Of course, after the noughties ended things took a bit of a turn for Juicy. The world of paparazzi became way too dark just as velour-clad celebs began to take control of their own image on the old Instagram. We were, after the noughties, somewhat disgusted with ourselves; with what we’d done to celebrities via our pap obsession and what we’d spent our time actually caring about. Gaudiness was gone and the athleisure era arrived: sleek Sweaty Betty, functional Nike. Workout leggings became the new track pant and as authenticity was sought, people stopped dressing up their dressing down. We were no longer pretending to be papped and so our athleisure became less diamanté and more diabolically dull.

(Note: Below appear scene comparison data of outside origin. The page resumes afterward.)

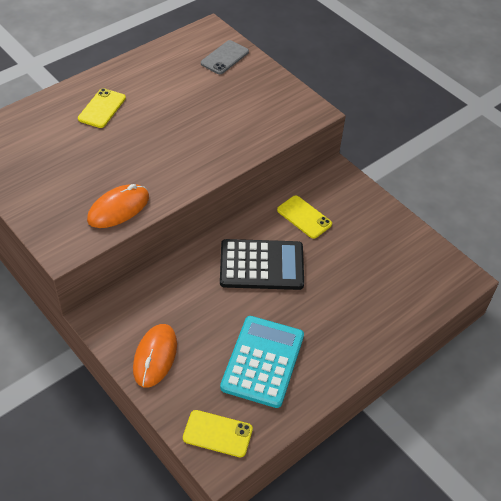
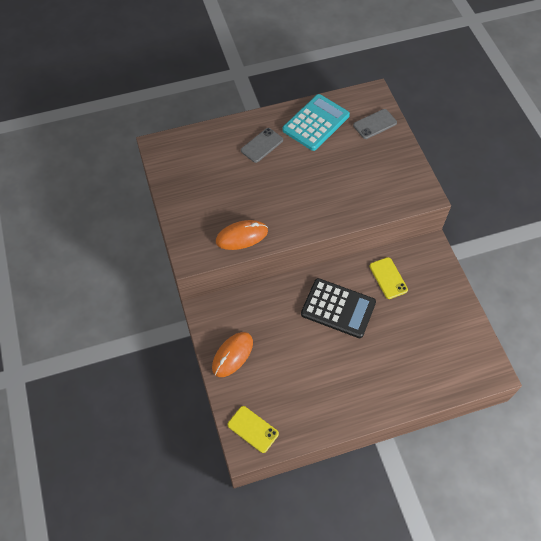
camera: 25 degrees right, 10 degrees up
(102, 108) = (262, 145): yellow phone -> grey phone
(263, 361) = (307, 386): turquoise calculator -> turquoise calculator (316, 123)

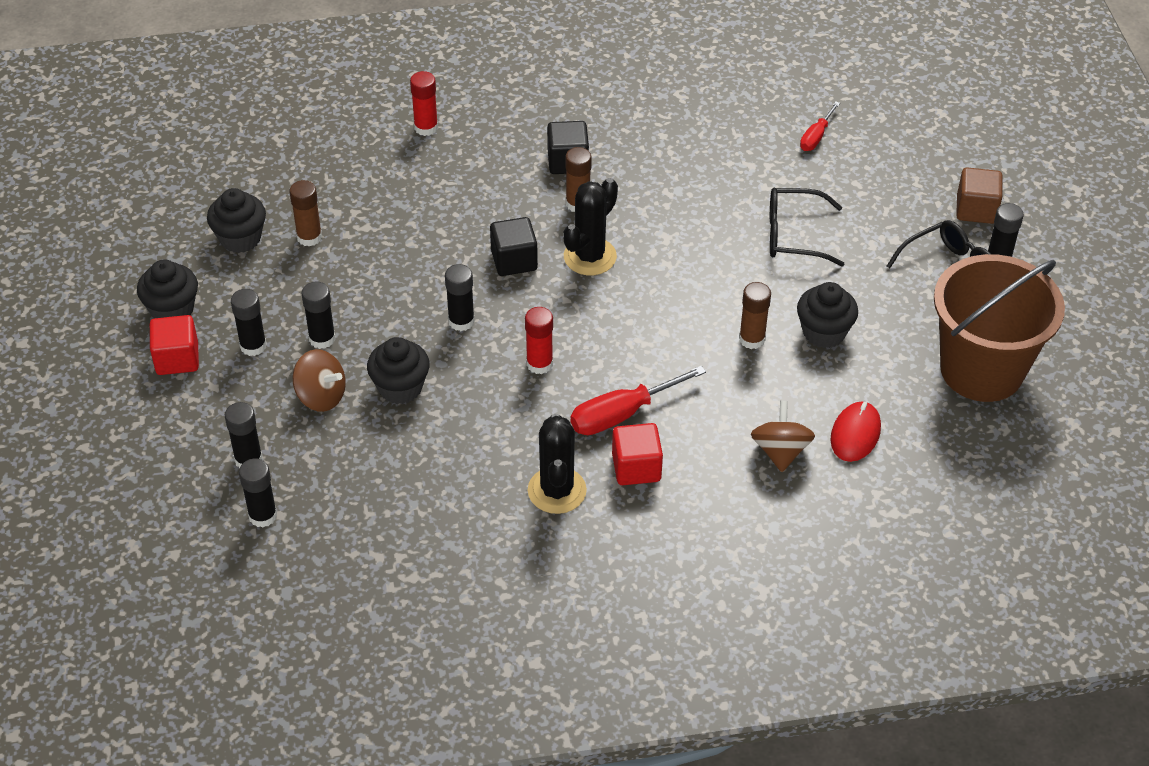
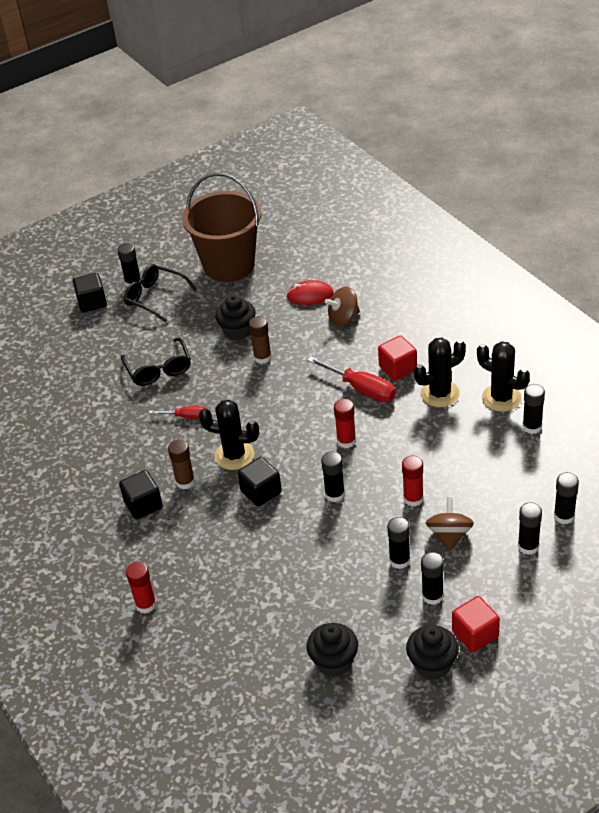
camera: 110 degrees left, 5 degrees down
(309, 237) = (306, 618): brown glue stick -> none
(400, 387) = (413, 498): black cupcake -> red glue stick
(427, 559) = (532, 427): none -> black glue stick
(502, 552) = (501, 398): none -> black cactus
(816, 136) = (54, 390): red screwdriver -> red screwdriver (186, 417)
(976, 209) = (92, 302): brown cube -> black cube

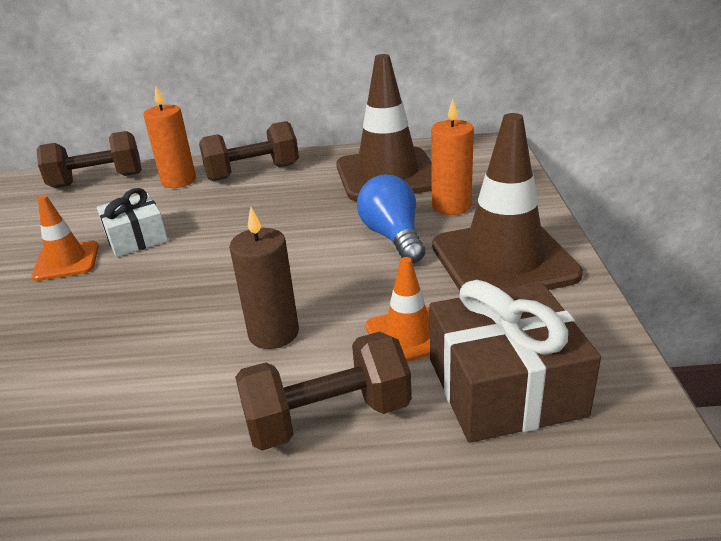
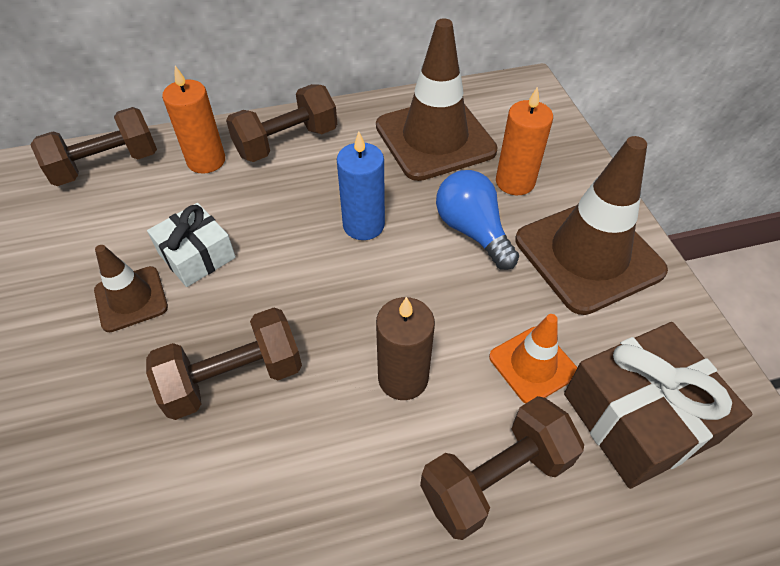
camera: 15 degrees left, 20 degrees up
(66, 261) = (131, 299): orange traffic cone -> brown traffic cone
(120, 319) = (233, 378): none -> brown dumbbell
(292, 227) = (363, 225): none -> blue candle

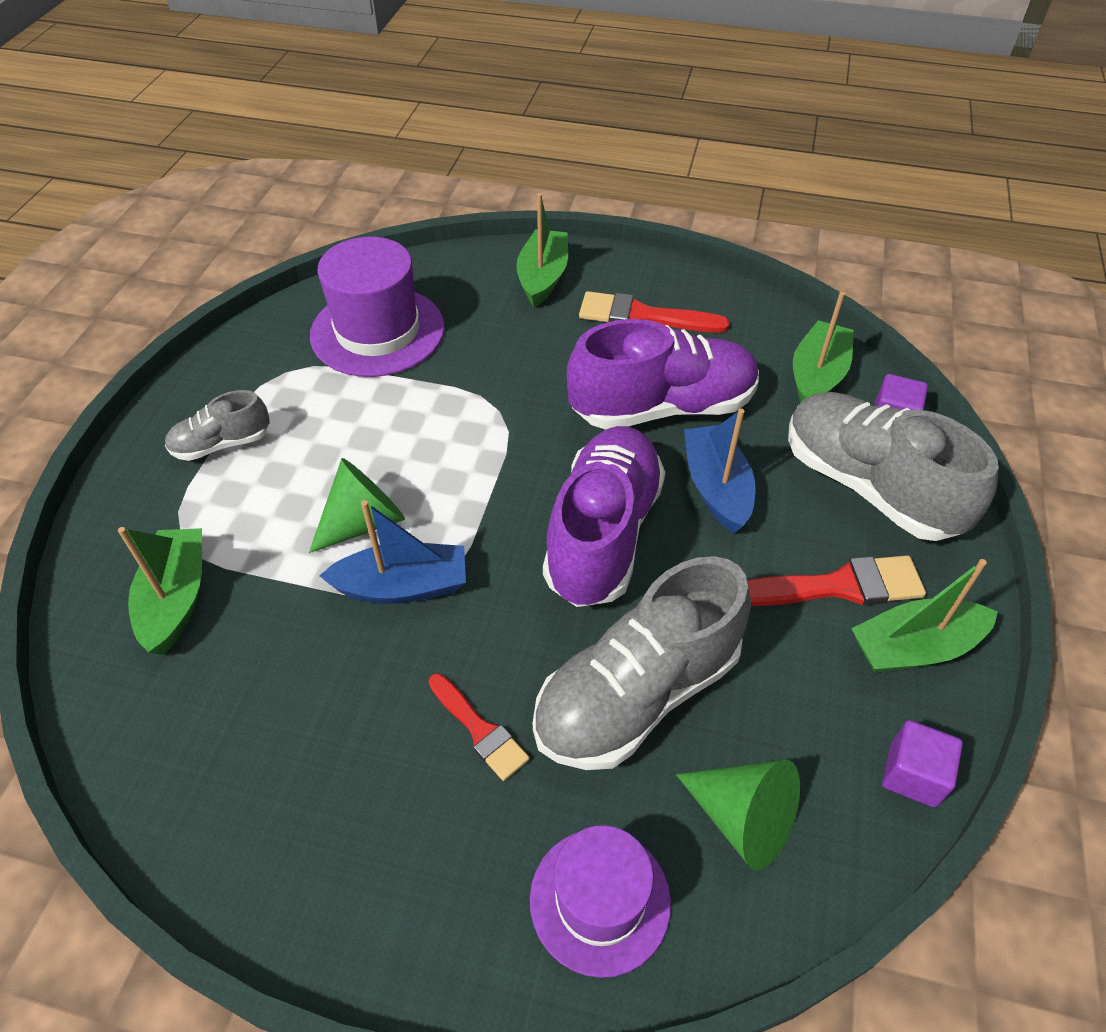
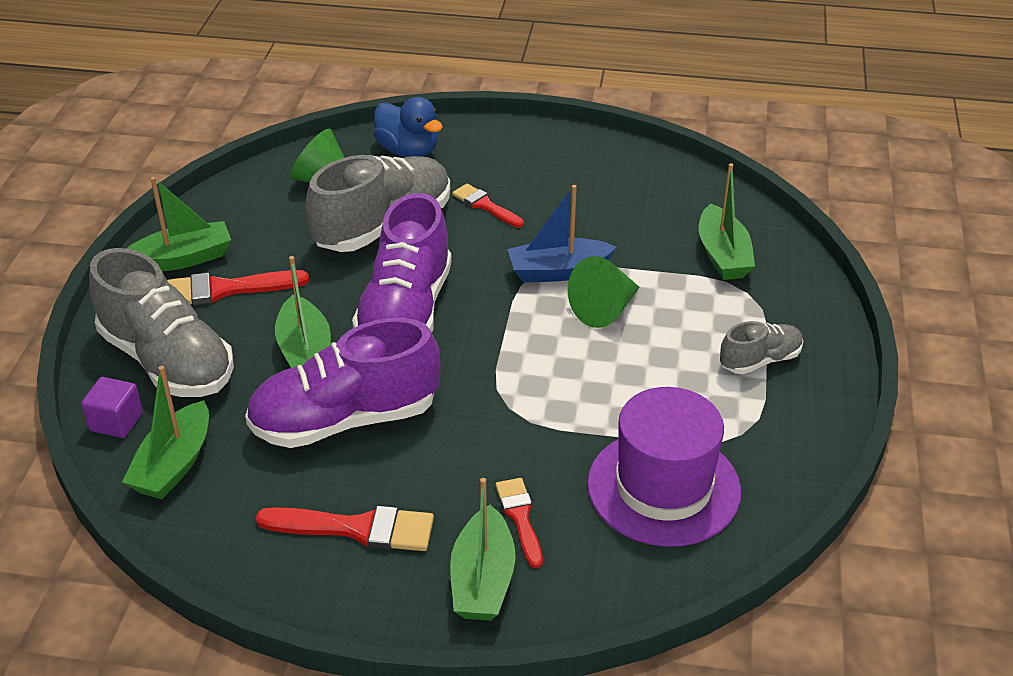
camera: 175 degrees right, 10 degrees down
(506, 316) = (520, 517): none -> red brush
(600, 900) = (408, 151): purple hat -> blue duck
(716, 488) = (305, 351): blue boat -> green boat
(912, 774) = (215, 202): purple cube -> none

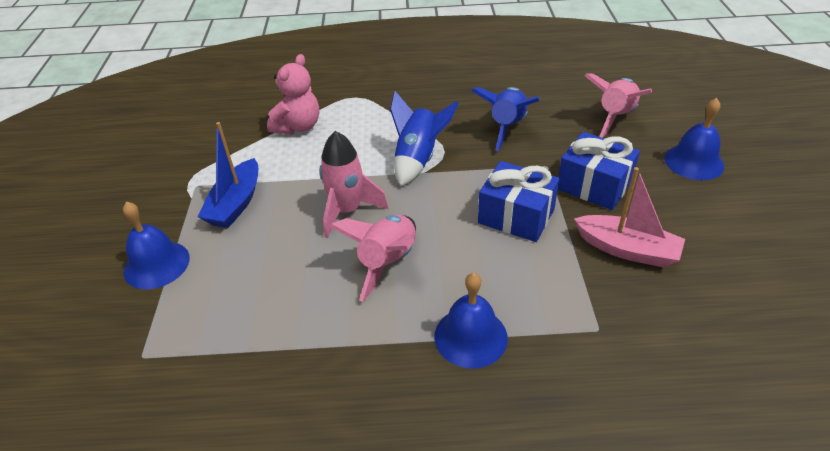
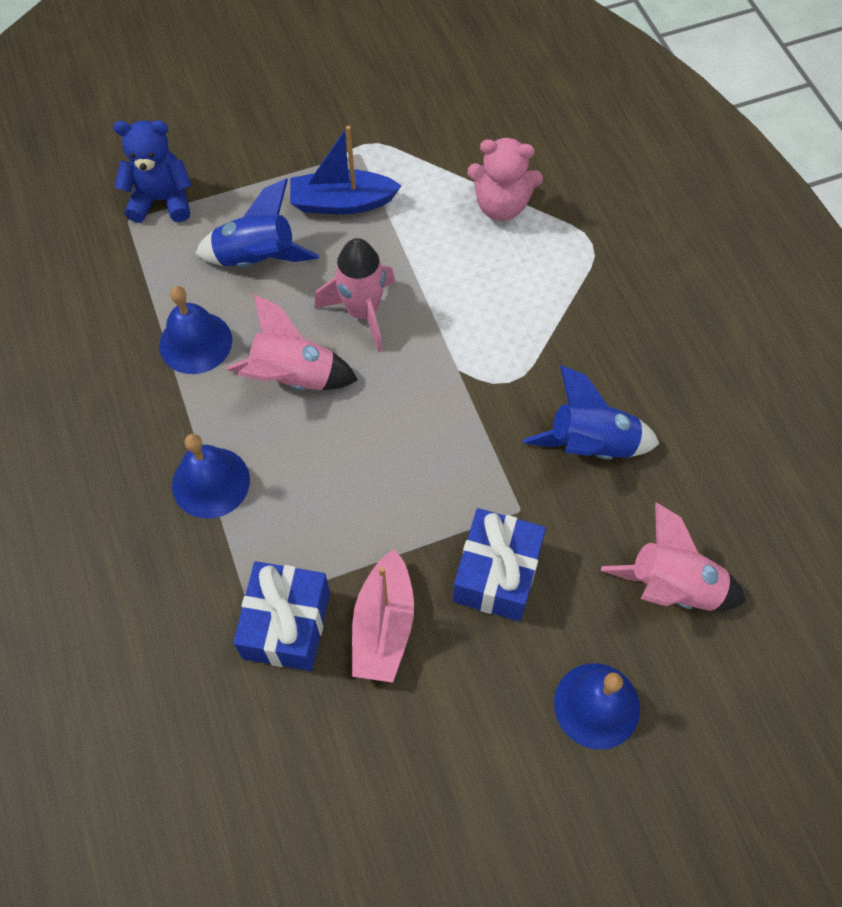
camera: 70 degrees right, 20 degrees up
(139, 324) = (162, 200): none -> blue teddy bear
(156, 264) = (236, 176): blue bell -> blue bell (195, 342)
(418, 159) = (481, 356): blue rocket -> blue rocket (257, 259)
(516, 216) = (407, 491): blue gift -> blue gift (286, 624)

But as any brand with a mastery of self-knowledge would do, Juicy evolved. Instead of sticking to its guns and doing a Victoria’s Secret, it collaborated with the new titan of athleisure: Vetements. Soon the stylish celebs of the now were smacking Juicy across their asses – Kylie Jenner, Winnie Harlow, Rihanna – and lo and behold, she was back. This time, however, not donned by a chihuahua-toting heiress but at New York Fashion Week.
And now here we are: a while away from the next New York Fashion Week and equally far from taking our gorjus little rescue mutt down Starbs, with no reason to dress up other than for Zoom meetings as instructed by that one editor at Vogue who documented her super fazsionne outfits every day for her online hangouts. Now, more than ever, we need loungewear. Not the athleisure type that makes you feel bad that all you stockpiled was chocolate, wine and a cheeseboard, but the type that makes you feel like that was exactly the right choice. Choose Juicy!